- _PAGE_:
Evidence of meeting #86 for Foreign Affairs and International Development in the 41st Parliament, 1st Session. (The original version is on Parliament’s site, as are the minutes.) The winning word was companies.

A recording is available from Parliament.

On the agenda

MPs speaking

Also speaking

Alan H. Kessel  Legal Adviser, Department of Foreign Affairs and International Trade
Marcus Davies  Legal Officer, Criminal, Security and Diplomatic Law Division, Department of Foreign Affairs and International Trade
Roland Legault  Acting Director, Criminal, Security and Diplomatic Law Division, Department of Foreign Affairs and International Trade

11:05 a.m.

Conservative

The Chair Conservative Dean Allison

Pursuant to the order of reference of Tuesday, June 4, 2013, we are looking at Bill S-14, An Act to amend the Corruption of Foreign Public Officials Act.

I want to thank our witnesses from Foreign Affairs for being here on such short notice. I know, Mr. Kessel, you're going to be leading off, but I'll just introduce your team. Mr. Kessel is the legal adviser. From the criminal, security, and diplomatic law division, we have Roland Legault, the acting director; Marcus Davies, a legal officer; and Maria Mascaro, who is also a legal officer.

Welcome to the team. Thank you once again for being here.

Mr. Kessel, we're going to turn it over to you for your opening remarks, and then we'll have some time over the next 55 minutes to ask some questions and move forward.

In the second hour we'll be taking some additional witnesses from outside the Department of Foreign Affairs. We'll see if we can go to clause-by-clause.

Mr. Kessel, welcome, sir. We will turn the floor over to you right now.

11:05 a.m.

Alan H. Kessel Legal Adviser, Department of Foreign Affairs and International Trade

Thank you.

Honourable members, Mr. Chair, it's my pleasure to be here with you today to discuss legislative amendments to the Corruption of Foreign Public Officials Act, CFPOA.

Since its introduction on February 5, Bill S-14 has progressed quickly and has received widespread support from both parliamentarians and stakeholders. It's our hope that members of this committee, and indeed all parties, will recognize its importance and move expeditiously to ensure that Bill S-14 is enacted as soon as possible.

Canada has long played a prominent role on the international stage in combatting corruption, and it takes allegations of corruption involving Canadian companies seriously. We have seen an increasing amount of international attention being paid to global corruption, and indeed the Canadian media have taken note of a number of recent high-profile cases in our courts.

- _WHAT YOU HAVE TO DO_:
Retype the committee transcript from "Pursuant to the" up to and including "and move forward.".

- _EXTRACTED INFORMATION_:

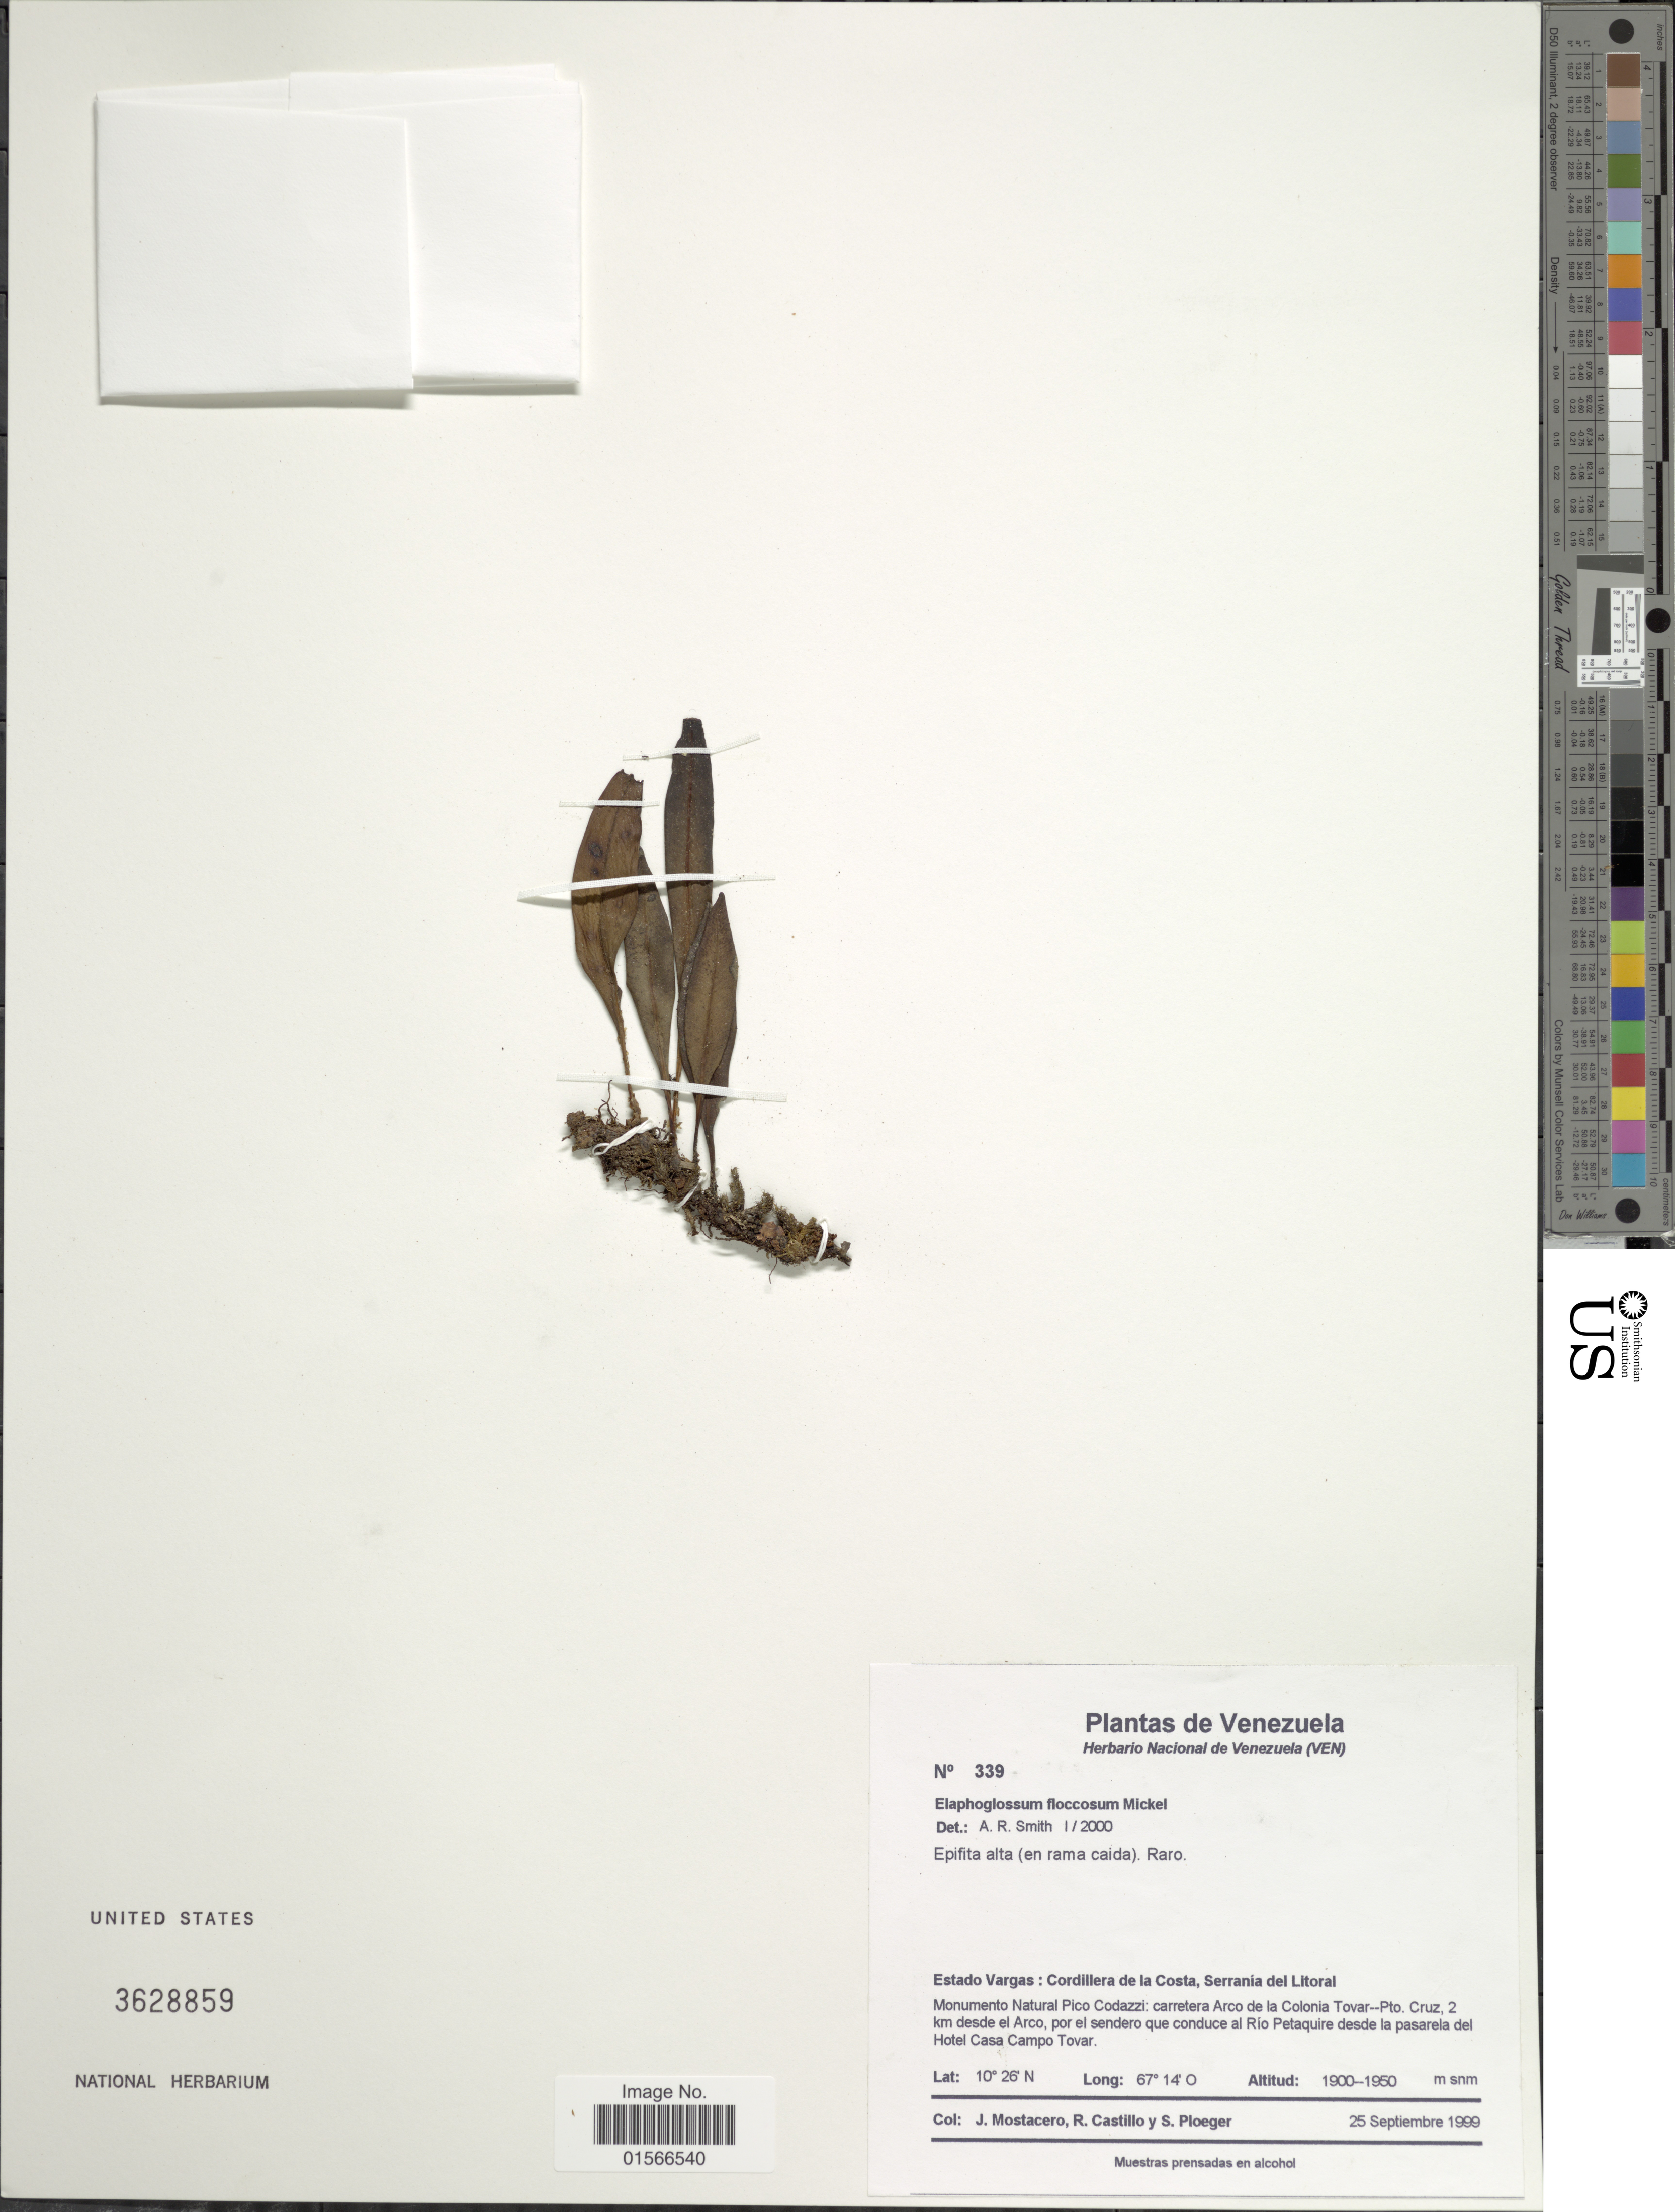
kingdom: Plantae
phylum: Tracheophyta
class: Polypodiopsida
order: Polypodiales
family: Dryopteridaceae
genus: Elaphoglossum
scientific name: Elaphoglossum floccosum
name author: Mickel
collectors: J. Mostacero, R. Castillo & S. Ploeger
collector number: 339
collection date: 1999-09-25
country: Venezuela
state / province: Vargas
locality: Cordillera de la Costa, Serrania del Litoral, Monumento Natural Pico Codazzi: carretera Arco de la Colonia Tovar--Pto. Cruz, 2 km desde el Arco, por el sendero que conduce al Rio Petaquire desde la pasarela del Hotel Casa Campo Tovar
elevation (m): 1900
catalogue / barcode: US 3628859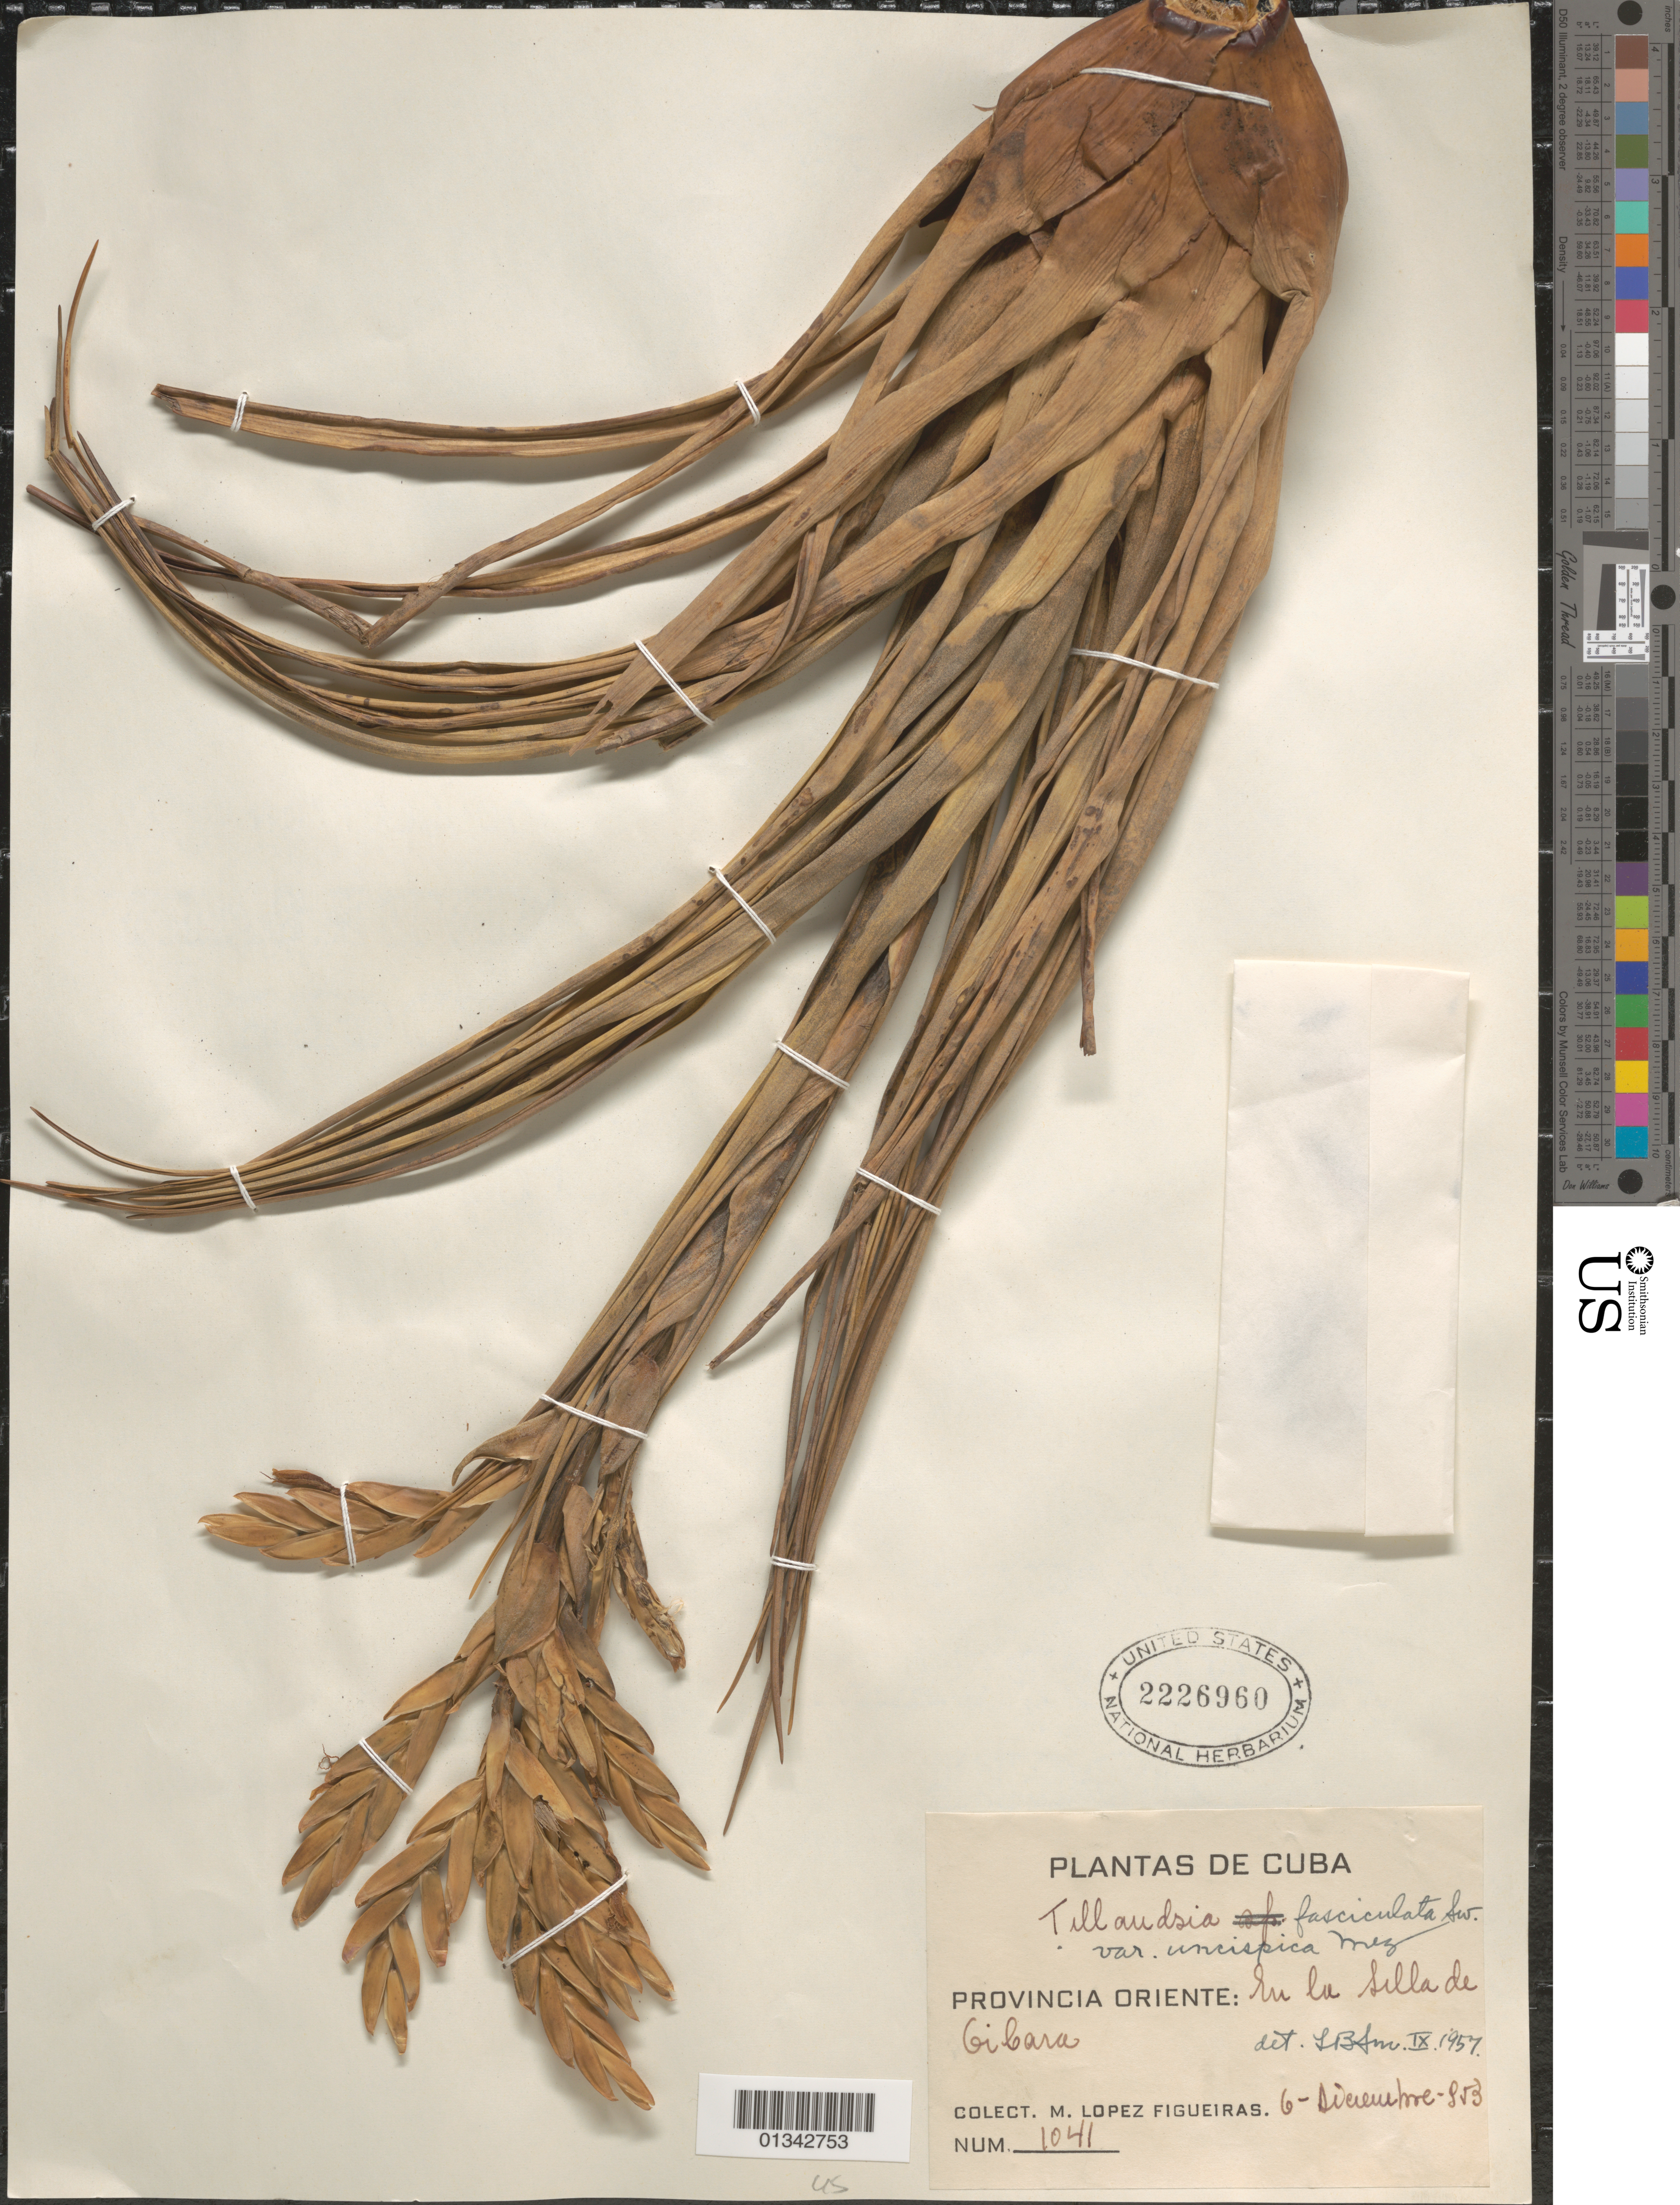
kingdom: Plantae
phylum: Tracheophyta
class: Liliopsida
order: Poales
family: Bromeliaceae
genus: Tillandsia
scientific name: Tillandsia fasciculata var. uncispica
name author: Mez in A. DC.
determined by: Smith, Lyman B., (US), NMNH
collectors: M. López Figueiras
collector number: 1041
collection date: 1953-12-06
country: Cuba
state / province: Holguín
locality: Prov. Oriente [Holguín], en la Sella de Gibara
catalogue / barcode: US 2226960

- _CORRECT RESULT_:
Pursuant to the order of reference of Tuesday, June 4, 2013, we are looking at Bill S-14, An Act to amend the Corruption of Foreign Public Officials Act.

I want to thank our witnesses from Foreign Affairs for being here on such short notice. I know, Mr. Kessel, you're going to be leading off, but I'll just introduce your team. Mr. Kessel is the legal adviser. From the criminal, security, and diplomatic law division, we have Roland Legault, the acting director; Marcus Davies, a legal officer; and Maria Mascaro, who is also a legal officer.

Welcome to the team. Thank you once again for being here.

Mr. Kessel, we're going to turn it over to you for your opening remarks, and then we'll have some time over the next 55 minutes to ask some questions and move forward.